COLLECTED DATA:
____

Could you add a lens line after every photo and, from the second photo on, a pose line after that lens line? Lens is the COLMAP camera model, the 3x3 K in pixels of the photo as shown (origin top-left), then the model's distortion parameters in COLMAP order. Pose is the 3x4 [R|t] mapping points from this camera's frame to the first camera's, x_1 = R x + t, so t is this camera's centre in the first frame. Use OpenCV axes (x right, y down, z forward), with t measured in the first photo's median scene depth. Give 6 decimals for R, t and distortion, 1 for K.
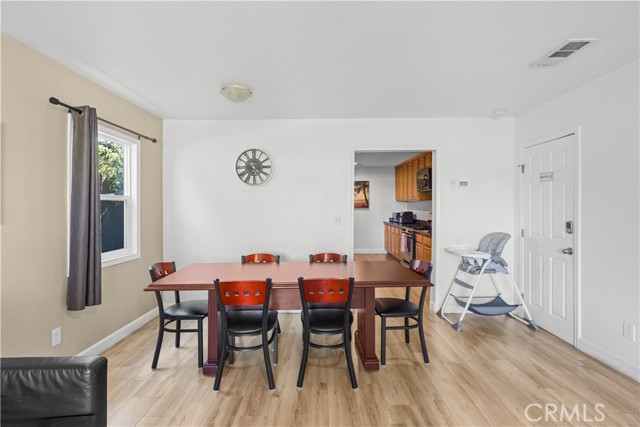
lens RADIAL K [[314.5, 0, 319.6], [0, 314.5, 204.9], [0, 0, 1]] dist [-0.001838, -0.000078]
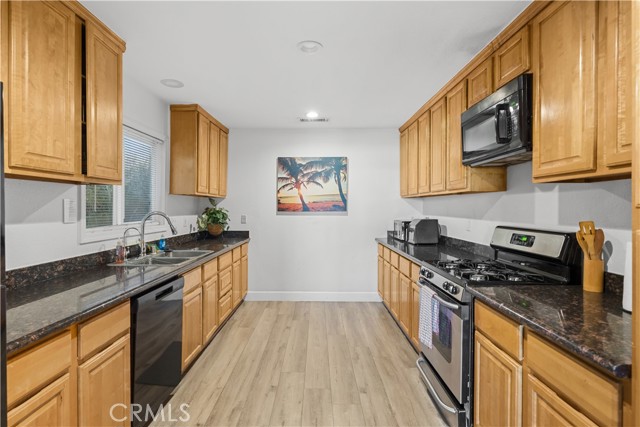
lens RADIAL K [[333.3, 0, 317.9], [0, 333.3, 209.6], [0, 0, 1]] dist [-0.000759, -0.001102]
pose [[0.999964, 0.002676, 0.008075, 0.106664], [-0.002774, 0.999922, 0.012218, 0.001667], [-0.008041, -0.012240, 0.999893, 0.470995]]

____

TASK DIRECTIONS:
Reproduce the entire listing above word for word, omitting the pictures.

WRITTEN ANSWER:
Could you add a lens line after every photo and, from the second photo on, a pose line after that lens line? Lens is the COLMAP camera model, the 3x3 K in pixels of the photo as shown (origin top-left), then the model's distortion parameters in COLMAP order. Pose is the 3x4 [R|t] mapping points from this camera's frame to the first camera's, x_1 = R x + t, so t is this camera's centre in the first frame. Use OpenCV axes (x right, y down, z forward), with t measured in the first photo's median scene depth. Give 6 decimals for R, t and distortion, 1 for K.
lens RADIAL K [[314.5, 0, 319.6], [0, 314.5, 204.9], [0, 0, 1]] dist [-0.001838, -0.000078]
lens RADIAL K [[333.3, 0, 317.9], [0, 333.3, 209.6], [0, 0, 1]] dist [-0.000759, -0.001102]
pose [[0.999964, 0.002676, 0.008075, 0.106664], [-0.002774, 0.999922, 0.012218, 0.001667], [-0.008041, -0.012240, 0.999893, 0.470995]]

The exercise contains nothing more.